Take the corporation, for instance. Stung by the realization that they have raped the earth and exploited its people, corporate managers even today are in an "identity crisis," Toffler reports. From it will emerge humane, "multi-purpose," productive enterprises, as concerned with helping the poor and aiding the environment as with turning profits. Toffler points to the "distinct upgrading of the status and influence of executives concerned with the environmental consequences of corporate behavior. "Some now report directly to the president. Other companies have set up special committees on the board of directors." Some observers, still mired in Second Wave cynicism, might argue that the executives are there not to help the environment but to aid in its pillage, greasing the legislative and legal skids so companies don't have to worry about pesky environmentalists.
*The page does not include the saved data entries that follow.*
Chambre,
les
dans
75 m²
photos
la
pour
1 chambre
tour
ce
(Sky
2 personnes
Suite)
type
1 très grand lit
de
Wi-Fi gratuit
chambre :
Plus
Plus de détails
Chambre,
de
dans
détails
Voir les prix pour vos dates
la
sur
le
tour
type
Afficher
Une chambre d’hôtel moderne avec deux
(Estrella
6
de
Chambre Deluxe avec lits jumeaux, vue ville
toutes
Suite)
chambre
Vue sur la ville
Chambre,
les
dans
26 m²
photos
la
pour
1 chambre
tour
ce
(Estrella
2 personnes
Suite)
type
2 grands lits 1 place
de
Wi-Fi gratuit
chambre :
But those skeptics forget that we stand on the verge of the Third Wave, when greed, much less table manners, will crumble before the rushing tide.
ANOTHER EXAMPLE--the nation state. It is disappearing, Toffler argues in the 16 pages he allots to the subject, to be replaced by transnational organizations and a "planetary consciousness." As proof, Toffler cites the hot flames of--nationalism. In Corsica, in Scotland, in Wales, Cornwall, Essex, Belgium, Switzerland, the Sudetenland, the South Tyrol, Austria, the Basques and Catalan, Quebec, Western Australia, the South Island of New Zealand, even Puerto Rico, Alaska and the Pacific Northwest, patriots are going their separatist ways, he says. Some, perhaps those who reset their watches every spring with an easy conscience, might protest that this proves Toffler wrong, demonstrating that nation-states, far from extinction, are likely only to multiply. Instead, Toffler says, we will soon become a world governed by "an Oceans Matrix, a Space Matrix, a Food Matrix, a Transport Matrix, an Energy Matrix, and the like, all flowing into and out of one another."
With the rise of "prosumerism" and more interesting work, Toffler reports, a "personality of the future will be born." This 11-page discussion ends on a cheery note. "We shall create not a utopian man or woman who towers over the people of the past...but merely, and proudly, one hopes, a race--and a civilization--that deserves to be called human." These new human beings, in turn, will engage increasingly in minority politics, necessitating a change in the Constitution, which Toffler chummily outlines in a letter addressed to "The Founding Parents." The new race will get more of its information from video screens and disks and terminals, perhaps explaining Toffler's rush to get in print while people still know how to read. Illiteracy may not turn out to be that bad, he predicts, in a world linked by voice-activated computers and "programmed walls." In fact, if Toffler's book is any indication of the next wave of literature, the change might well be salutary.